I should be studying for a math test right now, but my brain needs a break from groups, subgroups, factor groups, rings, and fields (for my test on Wednesday) and from almost linear systems of differential equations and matrix exponentiation (for my test tomorrow morning), so here are the details of another one of my interviews!
This one was definitely more computer science-y than the rest.
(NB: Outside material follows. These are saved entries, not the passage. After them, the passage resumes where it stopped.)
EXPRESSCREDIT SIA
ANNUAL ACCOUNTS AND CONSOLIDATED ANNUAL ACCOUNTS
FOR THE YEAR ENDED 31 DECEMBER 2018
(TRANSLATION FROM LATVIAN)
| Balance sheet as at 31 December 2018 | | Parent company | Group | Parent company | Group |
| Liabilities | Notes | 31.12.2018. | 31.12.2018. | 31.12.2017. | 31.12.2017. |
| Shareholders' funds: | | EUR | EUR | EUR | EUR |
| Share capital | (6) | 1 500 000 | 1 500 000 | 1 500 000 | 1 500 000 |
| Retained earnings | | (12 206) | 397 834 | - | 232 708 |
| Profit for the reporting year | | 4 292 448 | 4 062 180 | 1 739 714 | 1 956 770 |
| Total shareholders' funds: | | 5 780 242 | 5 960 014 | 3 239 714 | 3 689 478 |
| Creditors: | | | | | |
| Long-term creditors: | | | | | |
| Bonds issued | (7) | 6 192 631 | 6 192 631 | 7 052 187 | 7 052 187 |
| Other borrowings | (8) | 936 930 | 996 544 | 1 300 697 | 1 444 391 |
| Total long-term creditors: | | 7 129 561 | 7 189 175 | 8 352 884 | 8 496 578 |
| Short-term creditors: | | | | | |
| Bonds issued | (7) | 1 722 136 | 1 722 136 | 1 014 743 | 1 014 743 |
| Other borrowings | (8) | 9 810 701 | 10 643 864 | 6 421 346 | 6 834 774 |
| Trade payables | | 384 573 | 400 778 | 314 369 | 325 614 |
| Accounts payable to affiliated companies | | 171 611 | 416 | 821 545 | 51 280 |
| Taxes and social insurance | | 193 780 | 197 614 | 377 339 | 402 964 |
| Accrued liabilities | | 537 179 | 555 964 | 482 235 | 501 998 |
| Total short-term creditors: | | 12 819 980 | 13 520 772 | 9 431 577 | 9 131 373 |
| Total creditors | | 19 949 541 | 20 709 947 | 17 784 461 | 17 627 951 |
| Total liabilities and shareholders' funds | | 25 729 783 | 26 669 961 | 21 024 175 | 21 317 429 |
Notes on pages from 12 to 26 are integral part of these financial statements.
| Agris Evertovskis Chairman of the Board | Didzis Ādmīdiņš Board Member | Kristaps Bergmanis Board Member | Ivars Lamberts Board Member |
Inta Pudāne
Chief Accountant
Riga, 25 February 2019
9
Implement a heap data structure with the following methods that run in the following amounts of time, prove their runtime, and meet the extra specifications:
Create heap in constant time
Add a new element in log(n) time
Retrieve the minimum element in constant time
Remove the minimum element in log(n) time
Data structure must be entirely immutable
Data structure must be a balanced binary heap
I started out with no immediate idea how to do this in an immutable way, so I just went ahead and started out with
a static create() method (I did this in Java) that returned a HeapNode
I knew that I needed to make a min-heap, so I went ahead and started on the add() method. I either set the left-child pointer to a new HeapNode containing the Object to be added if it didn’t have a left child, or I called add() recursively on the left child. Likewise for the right — for now I chose randomly. I explained to the interviewer that I knew it needed to be balanced, but I’d go back to that after I had the basic methods done first.
Retrieve in constant time was easy — obviously you are just returning the Object held by the top HeapNode.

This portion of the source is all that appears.